• **Directions for this task**:
From start to end, write out the following data exactly, apart from its images.

• **Dataset section**:
◆ ◆ ◆

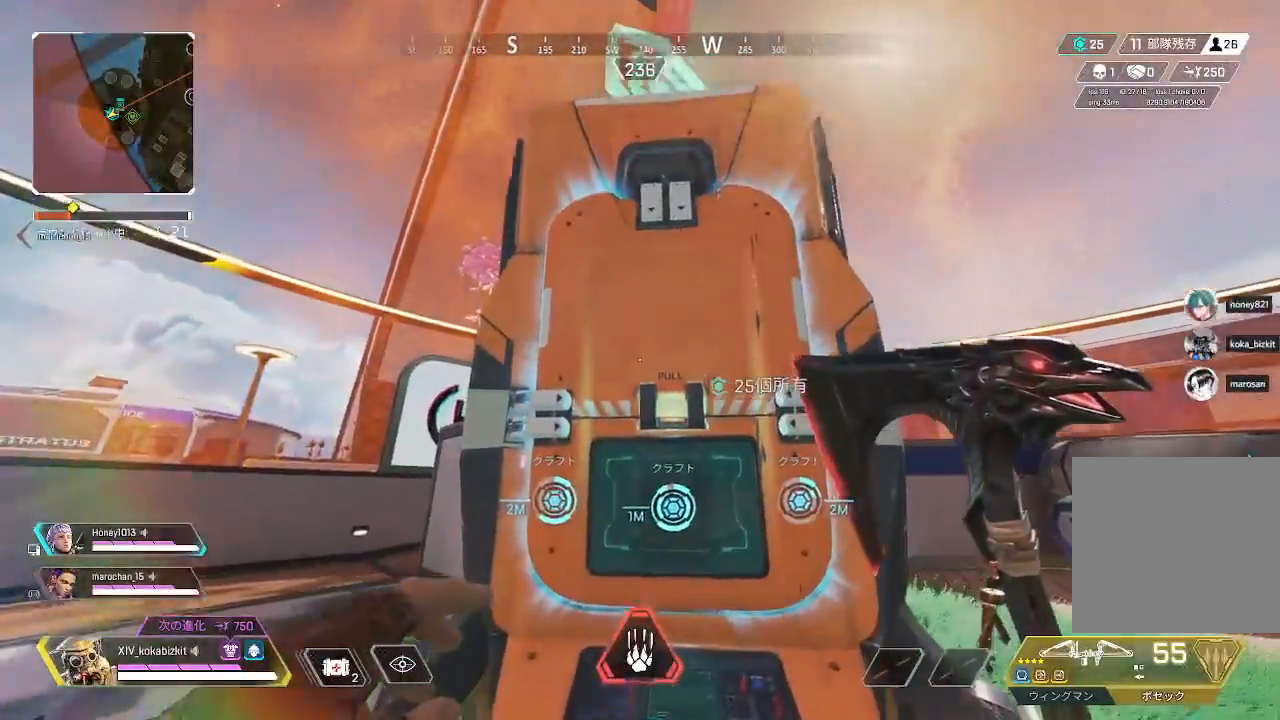
{"buttons": ["R2"], "left_stick": "center", "right_stick": "center"}
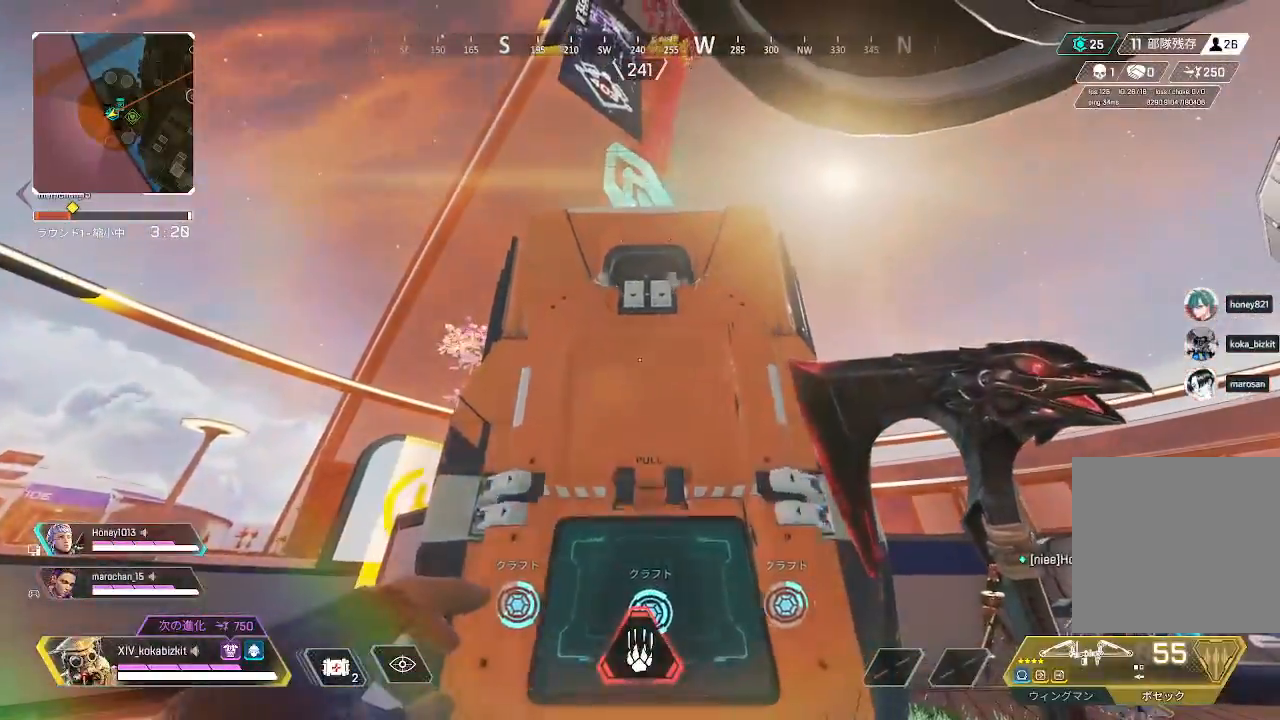
{"buttons": [], "left_stick": "center", "right_stick": "center", "events": [[100, "R2", "up"], [200, "R2", "down"], [217, "right_stick", "up"], [283, "R2", "up"], [383, "R2", "down"], [383, "right_stick", "center"], [450, "R2", "up"]]}
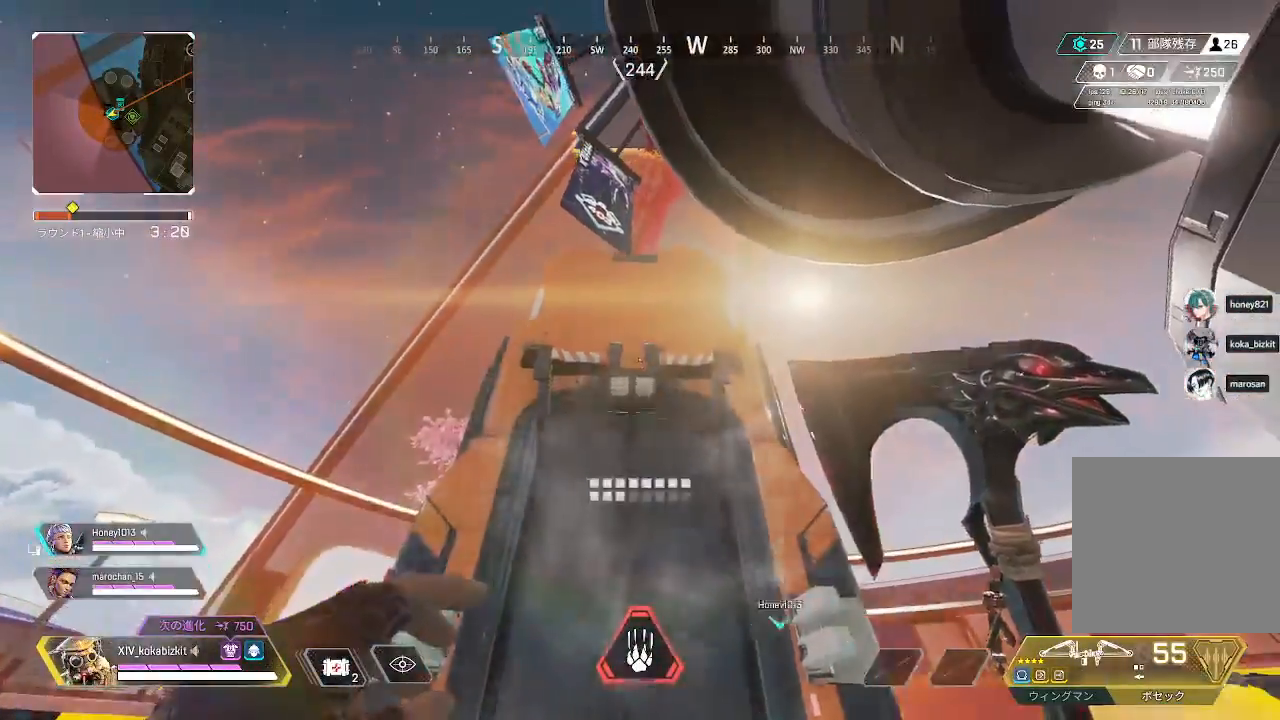
{"buttons": [], "left_stick": "up-left", "right_stick": "right", "events": [[33, "R2", "down"], [117, "R2", "up"], [117, "right_stick", "down"], [150, "left_stick", "up-left"], [383, "right_stick", "down-right"], [483, "right_stick", "right"]]}
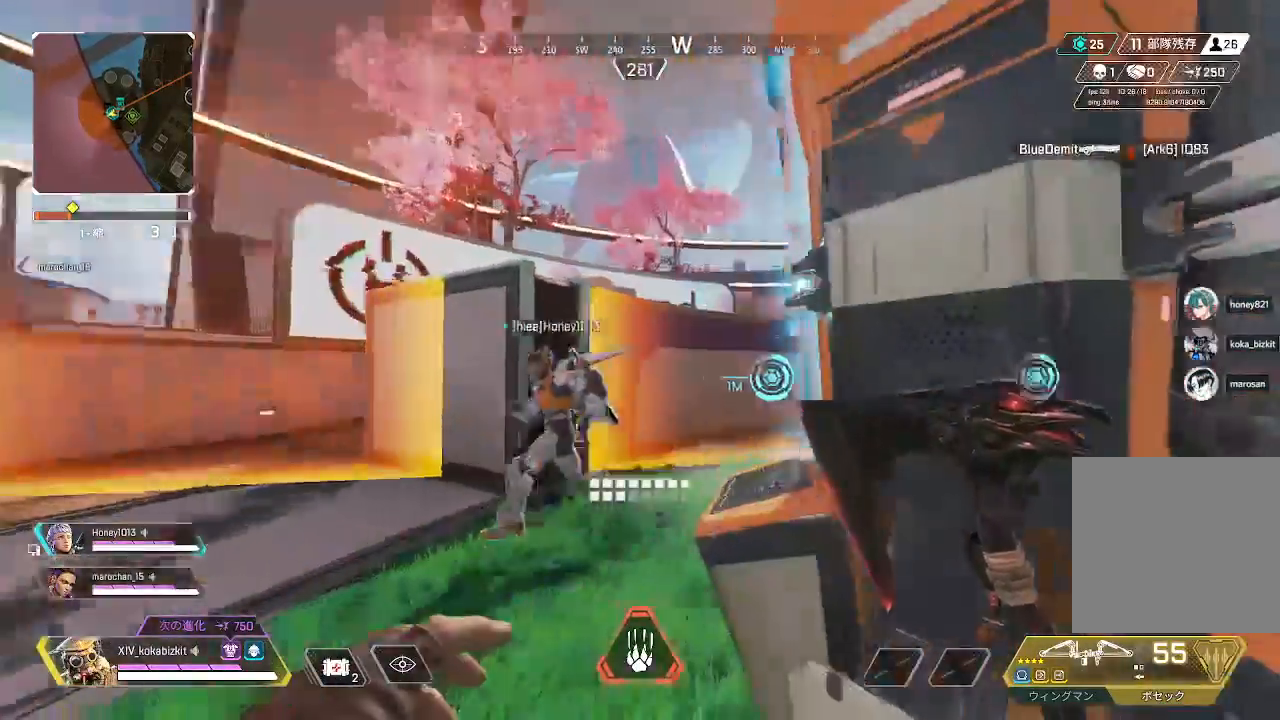
{"buttons": [], "left_stick": "center", "right_stick": "center", "events": [[333, "left_stick", "center"], [483, "right_stick", "center"]]}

◆ ◆ ◆

• **Reply to the exercise**:
{"buttons": ["R2"], "left_stick": "center", "right_stick": "center"}
{"buttons": [], "left_stick": "center", "right_stick": "center", "events": [[100, "R2", "up"], [200, "R2", "down"], [217, "right_stick", "up"], [283, "R2", "up"], [383, "R2", "down"], [383, "right_stick", "center"], [450, "R2", "up"]]}
{"buttons": [], "left_stick": "up-left", "right_stick": "right", "events": [[33, "R2", "down"], [117, "R2", "up"], [117, "right_stick", "down"], [150, "left_stick", "up-left"], [383, "right_stick", "down-right"], [483, "right_stick", "right"]]}
{"buttons": [], "left_stick": "center", "right_stick": "center", "events": [[333, "left_stick", "center"], [483, "right_stick", "center"]]}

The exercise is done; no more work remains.